しかし、彼の方は予想を裏切って小さく吹き出して笑った。
「変なの。でも普段からそういう顔したって良いんだぞ?私はそっちの方が好きだ」
可笑しそうに笑いながら私の顔を覗き込む。
私は急に溜息の理由に思い至る。
「…………主上がお笑いになって下さるなら、私も善処致しましょう」
王座に就いたばかりで政務に打ち込む日々。
段々と笑わなくなった主。
思えば、出会った時からあまり笑った顔を見たことがなかった。
だからだ。
「そう言えば、お前とこうして下らない話で笑ったりした事無かったな。顔を合わせれば二人揃って仕事の話ばかりだったっけ…」
驚いた後、直ぐに考え込むように腕を組んだ主は、自らに言い聞かせるように、うん、と一度頷いた。
ぱっと顔を上げてニヤリと人の悪い笑みを浮かべる。
「分かった。私も笑うから、約束通り景麒も笑うんだぞ?」
そう言って眼前で小指を立てた主に、景麒は目を丸くした。何の合図か分からなかったからだ。

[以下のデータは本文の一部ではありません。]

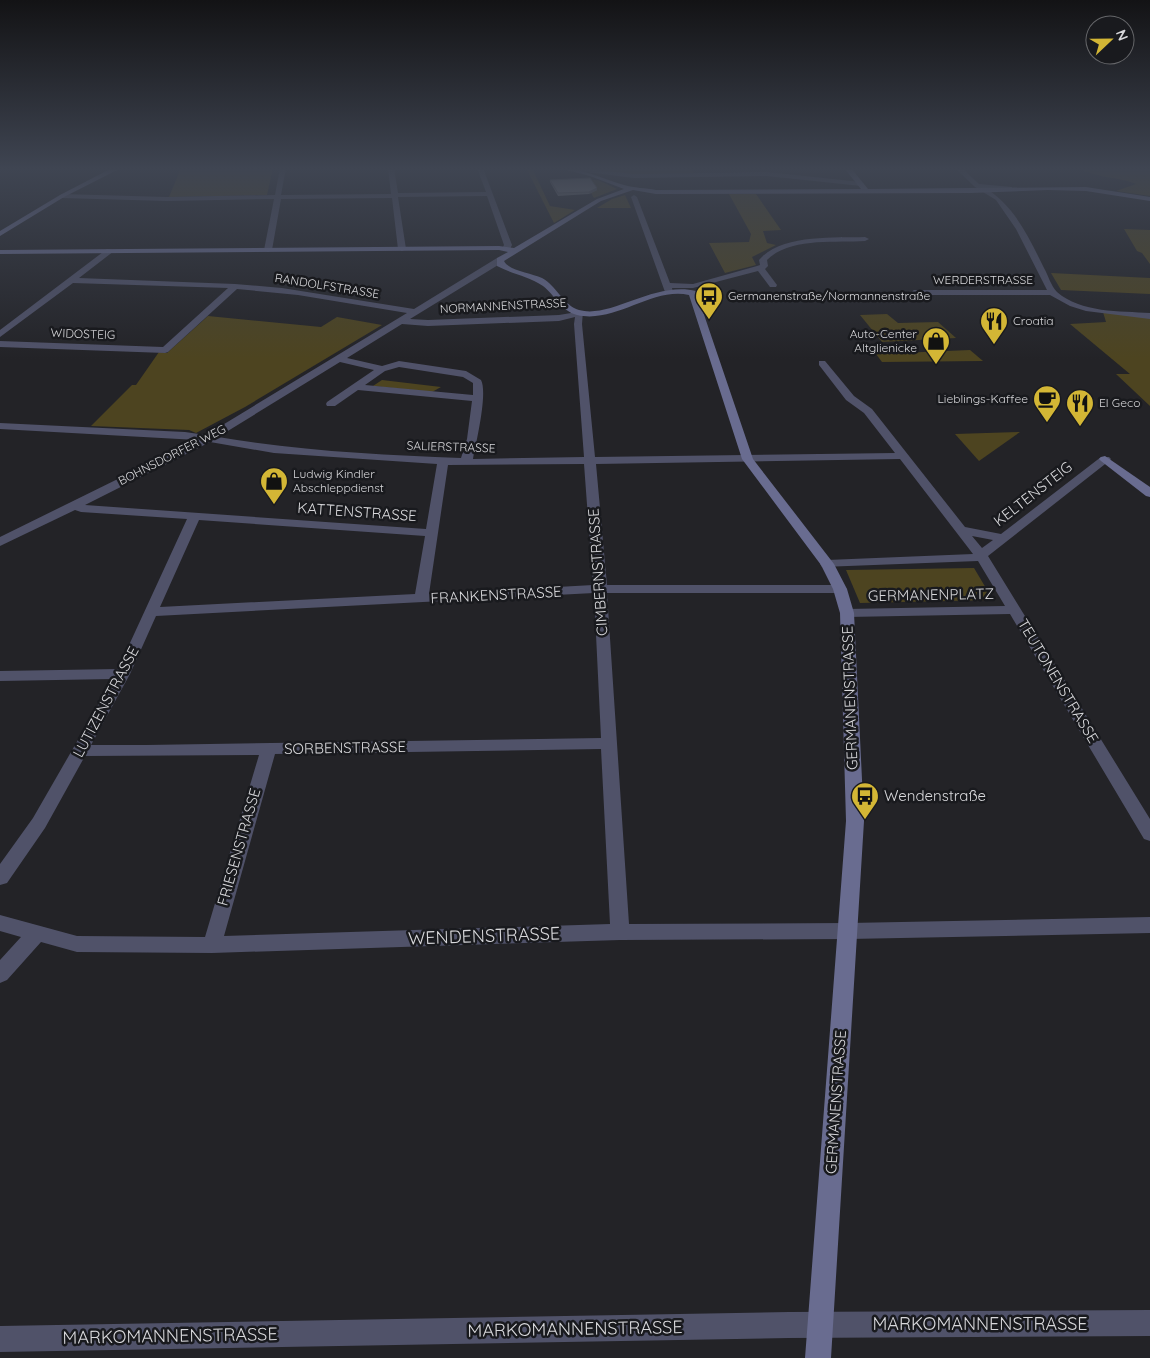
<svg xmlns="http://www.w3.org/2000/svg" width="1150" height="1358" font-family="Quicksand,sans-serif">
	<rect width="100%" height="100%" fill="#232327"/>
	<!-- green -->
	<g fill="#4d4420">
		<path d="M181,168h92l-6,27 -98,2z"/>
		<path d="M526,168h6l18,38 25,4 -21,13z"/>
		<path d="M601,168h90l3,5 -67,2 -24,-4z"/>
		<path d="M1079,168h71v28l-34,-5 20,-7c-19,-8 -38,-5 -57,-16z"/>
		<path d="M590,180h8l19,9 -23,9 -3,-5z"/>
		<path d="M729,194h27l25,36 -18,1 4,12 9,2 -24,12 4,8 -31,8 -16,-30 40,-1 2,-8z"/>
		<path d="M625,195l6,13h-34l15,-9z"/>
		<path d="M1124,229l26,1v34l-8,-11 -5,-2z"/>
		<path d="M1051,273l99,5v16l-89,-4z"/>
		<path d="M1103,312l47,5v89l-34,-32h14l-60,-50 36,-2z"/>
		<path d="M887,314l11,9 40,-1 18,16 -74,4 -22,-27z"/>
		<path d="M208,316l113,11 16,-10 45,8 -137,82 -49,26 -7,-3 -98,-4 41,-41h4l23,-33 8,1z"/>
		<path d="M970,350l13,11 -101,1 -6,-8z"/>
		<path d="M382,380l59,7 -9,5 -59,-6z"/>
		<path d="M1020,432l-41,29 -24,-27z"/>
		<path d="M974,568l19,32 -133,3 -14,-33z"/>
	</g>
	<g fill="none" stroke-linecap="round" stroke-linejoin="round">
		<!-- street -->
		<g fill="#505269" fill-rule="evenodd">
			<path d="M280,168h6l-5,27 110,-1 -3,-26h6l4,25 88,-1 -9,-24h6l29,77 -3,6 -7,-2 2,-4 -17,-49 -89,1 8,52 -4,2 -4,-2 -6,-51 -111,1 -9,51 -4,2 -4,-2 10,-51 -107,2 -105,-3 -3,-2 3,-2 105,3 108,-2z"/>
			<path d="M576,168l58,6 133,-2 94,10 3,2 -3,2 -94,-10 -133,2 -64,-8z"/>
			<path d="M955,168h7l17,16 33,3v2l-2,1 -25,-2c30,18 44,50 59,80 4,7 7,18 13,24 24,21 63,19 93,21v6l-64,-8 -16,-5 -20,-11h-139l-1,-2 4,-3h133l-31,-61 -20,-29 -21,-13z"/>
			<path d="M634,195l3,2 33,86 23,1 64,-18 3,-1 -1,-5c22,-26 75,-22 106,-23l4,2 -4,2c-30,2 -75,-4 -98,19l1,6 -3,3 12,16 -1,2h-6l-12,-16 -65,17h-21l1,4 -4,2 -4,-2 -34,-95z"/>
			<path d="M107,249l7,2 -35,27 156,6 47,4 132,21 83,-51h6v4l-93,57 18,1 131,-5 24,-4 -1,13 13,133 300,-4 -31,-40 -18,-13 -27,-35v-4h6l29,35 18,13 93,118 36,7 100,-77h8l2,2 -2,2 -121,95 162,263v22l-6,-2 -134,-225 -163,3 -7,-4 7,-4 158,-3 -27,-45 -156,6 -2,-3 7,-4 146,-6 -73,-95 -304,5 11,121h233l7,4 -7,4h-233l22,331 220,-1 301,-6v16l-301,6 -229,1 -408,13 -135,-1 -36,-10 -34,38 -7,3v-23l21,-23 -21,-6v-16l77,21 128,1 54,-182 -174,1 -40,72 -38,55 -7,2v-21l33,-46 80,-139 -113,2v-10l118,-2 69,-150 -106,-7 -6,-2 -75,36v-9l197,-97 -197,-11v-6l185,9 21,3 201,-122 -109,-18 -61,-6 -69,63 -3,1 -165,-6v-6l163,6 65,-59 -155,-5 -73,54v-7zM575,317l-1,7 10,133 -111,2c3,-16 15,-66 8,-79l-15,-9 -67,-10 -17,5 -35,-8 55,-34 26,2 131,-5zM340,362l34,8 -47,32 -1,2 1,2h8l23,-16 114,11 -5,38 -6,19c-81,-3 -162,-7 -243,-21zM399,367l64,10 10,6v12l-108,-10 20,-14zM210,442l64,11 163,11 -11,65 -341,-24zM584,464l9,121 -164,9 19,-129zM199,520l226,16 -10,58 -255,13zM972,536l21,4 -11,8zM594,593l7,145 -455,7h-55l39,-71 26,-58zM601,749l9,175 -386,12 51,-182z"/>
			<path d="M1150,1310v26l-361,2 -789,14v-26l789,-14z"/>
		</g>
		<!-- secondary -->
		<g fill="#696c90" fill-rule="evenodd">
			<path d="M112,168h9l-57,29 -64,39v-5l60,-36z"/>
			<path d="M559,168c24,0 43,11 65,17 10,3 22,3 32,5l205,-1 -17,-21h7l17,21 218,-2 64,10v4l-64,-10 -38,-1 -78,3 -314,1 -23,-4 -32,11 -97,60c5,10 27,12 38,17 14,7 22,28 37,32 32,9 75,-29 117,-19l57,168 81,105 13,25 7,24 10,208 -33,537h-26l41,-537 -6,-208 -7,-24 -12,-24 -79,-106 -53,-164c-38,-8 -73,29 -112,20 -16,-4 -22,-20 -34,-29 -14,-10 -31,-12 -46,-20v-8l11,-6 -9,-2 -499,4v-4l499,-4 15,2 83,-49 27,-10 -34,-13z"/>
			<path d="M1105,456l45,31v10l-4,-1 -45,-35 -2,-2 2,-2z"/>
		</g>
	</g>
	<!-- wall -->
	<path fill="#78787c" d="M550,180l47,10 -8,4 -31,2 -8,-14z"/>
	<!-- shaded-wall -->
	<path fill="#616165" d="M597,188v2l-8,4v-2z"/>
	<!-- building -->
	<path fill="#8b8b90" stroke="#616165" d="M590,178l7,10 -8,4 -31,1 -8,-13z"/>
	<!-- sky -->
	<linearGradient id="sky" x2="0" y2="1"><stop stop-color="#131315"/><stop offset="0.47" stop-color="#3f4552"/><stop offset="1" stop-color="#3f4552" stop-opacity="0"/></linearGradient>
	<rect width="1150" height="359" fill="url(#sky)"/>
	<!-- icons -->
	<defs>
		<g id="bus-pin" transform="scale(1.4375)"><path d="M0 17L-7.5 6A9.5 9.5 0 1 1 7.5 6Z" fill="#d3b635" stroke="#191a1e"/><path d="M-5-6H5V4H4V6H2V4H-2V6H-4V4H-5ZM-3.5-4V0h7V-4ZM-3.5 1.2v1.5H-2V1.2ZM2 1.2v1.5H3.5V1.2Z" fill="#111"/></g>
		<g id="restaurant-pin" transform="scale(1.4375)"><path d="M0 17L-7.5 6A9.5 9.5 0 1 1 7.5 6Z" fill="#d3b635" stroke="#191a1e"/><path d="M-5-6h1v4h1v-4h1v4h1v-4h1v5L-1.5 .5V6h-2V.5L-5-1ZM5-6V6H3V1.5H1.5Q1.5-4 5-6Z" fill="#111"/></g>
		<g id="shop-pin" transform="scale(1.4375)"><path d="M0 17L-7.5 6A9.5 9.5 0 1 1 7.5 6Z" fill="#d3b635" stroke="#191a1e"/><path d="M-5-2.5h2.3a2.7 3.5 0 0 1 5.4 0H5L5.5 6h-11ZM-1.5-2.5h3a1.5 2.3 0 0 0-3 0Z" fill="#111"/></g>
		<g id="cafe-pin" transform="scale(1.4375)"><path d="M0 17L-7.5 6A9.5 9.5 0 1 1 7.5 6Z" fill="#d3b635" stroke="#191a1e"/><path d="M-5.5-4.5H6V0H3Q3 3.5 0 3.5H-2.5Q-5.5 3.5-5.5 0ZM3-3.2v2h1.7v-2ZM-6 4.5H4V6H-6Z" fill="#111"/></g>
	</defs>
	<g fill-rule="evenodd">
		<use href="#bus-pin" x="709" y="296"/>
		<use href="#restaurant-pin" x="994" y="321"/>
		<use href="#shop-pin" x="936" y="341"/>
		<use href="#cafe-pin" x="1047" y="399"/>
		<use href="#restaurant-pin" x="1080" y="403"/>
		<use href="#shop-pin" x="274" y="481"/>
		<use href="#bus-pin" x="865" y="796"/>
	</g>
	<g text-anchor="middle" stroke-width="5" stroke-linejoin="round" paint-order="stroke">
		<!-- far-street labels -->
		<g font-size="12" fill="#d7d7da" stroke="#191a1e">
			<text x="983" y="284">WERDERSTRASSE</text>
			<text transform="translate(327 286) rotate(9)" y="4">RANDOLFSTRASSE</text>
			<text transform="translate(503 306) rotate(-3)" y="4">NORMANNENSTRASSE</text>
			<text transform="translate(83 334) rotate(2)" y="4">WIDOSTEIG</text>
			<text transform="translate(451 447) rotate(2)" y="4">SALIERSTRASSE</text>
			<text transform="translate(172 455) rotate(-27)" y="4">BOHNSDORFER WEG</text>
		</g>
		<!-- far-poi labels -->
		<g font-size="12" fill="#d7d7da" stroke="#191a1e" text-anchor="start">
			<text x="728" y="300">Germanenstraße/Normannenstraße</text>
			<text x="1013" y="325">Croatia</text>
			<text x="917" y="338" text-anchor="end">Auto-Center<tspan x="917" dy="14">Altglienicke</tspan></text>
			<text x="1028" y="403" text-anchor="end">Lieblings-Kaffee</text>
			<text x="1099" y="407">El Geco</text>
			<text x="293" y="478">Ludwig Kindler<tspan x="293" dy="14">Abschleppdienst</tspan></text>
		</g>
		<!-- street labels -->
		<g font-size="15" fill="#d7d7da" stroke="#191a1e">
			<text transform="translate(1033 494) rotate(-38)" y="5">KELTENSTEIG</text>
			<text transform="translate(357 512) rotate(4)" y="5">KATTENSTRASSE</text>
			<text transform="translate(598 572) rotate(-94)" y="5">CIMBERNSTRASSE</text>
			<text transform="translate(496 595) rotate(-3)" y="5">FRANKENSTRASSE</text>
			<text transform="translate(931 595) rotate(-1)" y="5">GERMANENPLATZ</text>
			<text transform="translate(1058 681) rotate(59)" y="5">TEUTONENSTRASSE</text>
			<text transform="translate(850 698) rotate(-92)" y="5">GERMANENSTRASSE</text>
			<text transform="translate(106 702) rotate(-62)" y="5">LUTIZENSTRASSE</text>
			<text transform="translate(345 748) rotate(-1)" y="5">SORBENSTRASSE</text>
			<text transform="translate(239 847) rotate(-74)" y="5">FRIESENSTRASSE</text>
			<text transform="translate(836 1102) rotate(-86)" y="5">GERMANENSTRASSE</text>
		</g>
		<!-- poi labels -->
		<g font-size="15" fill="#d7d7da" stroke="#191a1e" text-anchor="start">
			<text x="884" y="801">Wendenstraße</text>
		</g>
		<!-- near-street labels -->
		<g font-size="18" fill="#d7d7da" stroke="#191a1e">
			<text transform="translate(484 936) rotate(-2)" y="6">WENDENSTRASSE</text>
			<text x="980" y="1330">MARKOMANNENSTRASSE</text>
			<text transform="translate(575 1329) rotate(-1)" y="6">MARKOMANNENSTRASSE</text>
			<text transform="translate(170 1336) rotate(-1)" y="6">MARKOMANNENSTRASSE</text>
		</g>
	</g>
	<!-- north arrow -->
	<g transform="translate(1110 40) rotate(68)"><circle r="24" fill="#191a1e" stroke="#656669"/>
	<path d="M0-4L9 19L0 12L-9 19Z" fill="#d3b635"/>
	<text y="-8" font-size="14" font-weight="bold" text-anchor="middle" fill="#d7d7da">N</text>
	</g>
</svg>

すると主はきょとんと首を傾げた後、あぁそうか、と一人ごちて私の片手を取った。
同じように小指を立たせて、主のそれに絡める。
「あちらでは、約束をする時にこうするんだ。指切りと言う」
指切った、という不穏な台詞とは裏腹に、繋がった指は温かい。
ところで仕事の話なんだが、と言って懐から出された書簡を示した主は、少し気不味そうに景麒を仰ぎ見た。
景麒は苦笑した。
「お読み致しましょう」
主は一言、ありがとう、と言って笑った。
万里を読む前に書き始めたブツ。
まさか嘆息ネタが被るとは思わなんだ。ま、意味合い違うし大丈夫★という安易な考えから仕上げてアップしてみました。
うちの台輔連中は王にメロメロ過ぎる。
仕上げる際にたまたま景麒恋しさに迷宮を掻い摘んで読み返した為か、景麒熱が今異常。
景麒可愛いよ景麒。
十二国記にはめた友人が「まさか景麒にそんなはまるとは…」と憐れむような声を出したのを覚えています。